#### Work to complete
Comb through the entries for "Total" and pull out each line that holds it.

#### Records for the exercise

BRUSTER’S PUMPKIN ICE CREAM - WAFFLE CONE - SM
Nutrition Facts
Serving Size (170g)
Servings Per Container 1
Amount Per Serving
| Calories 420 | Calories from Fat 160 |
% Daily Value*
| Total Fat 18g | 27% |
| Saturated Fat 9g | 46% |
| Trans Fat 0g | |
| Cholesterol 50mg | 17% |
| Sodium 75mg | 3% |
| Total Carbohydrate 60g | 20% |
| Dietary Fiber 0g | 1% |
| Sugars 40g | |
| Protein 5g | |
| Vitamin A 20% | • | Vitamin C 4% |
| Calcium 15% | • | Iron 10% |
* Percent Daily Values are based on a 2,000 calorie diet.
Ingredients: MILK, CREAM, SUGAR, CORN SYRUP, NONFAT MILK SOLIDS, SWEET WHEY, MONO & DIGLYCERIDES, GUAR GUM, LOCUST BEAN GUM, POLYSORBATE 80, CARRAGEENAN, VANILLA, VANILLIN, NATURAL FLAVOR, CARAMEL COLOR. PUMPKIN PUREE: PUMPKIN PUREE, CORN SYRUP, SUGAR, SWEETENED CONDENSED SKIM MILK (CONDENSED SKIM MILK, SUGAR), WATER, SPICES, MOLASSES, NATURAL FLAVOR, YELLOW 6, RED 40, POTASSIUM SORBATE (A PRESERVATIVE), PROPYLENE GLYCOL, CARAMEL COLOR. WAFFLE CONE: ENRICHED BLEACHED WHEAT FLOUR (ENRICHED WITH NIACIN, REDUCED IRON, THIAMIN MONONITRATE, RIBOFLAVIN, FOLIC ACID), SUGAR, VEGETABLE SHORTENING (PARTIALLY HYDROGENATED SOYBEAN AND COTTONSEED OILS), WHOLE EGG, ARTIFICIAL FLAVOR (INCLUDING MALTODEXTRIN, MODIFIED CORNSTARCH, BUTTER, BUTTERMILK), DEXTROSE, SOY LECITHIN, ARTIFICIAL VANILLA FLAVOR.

#### Response
| Total Fat 18g | 27% |
| Total Carbohydrate 60g | 20% |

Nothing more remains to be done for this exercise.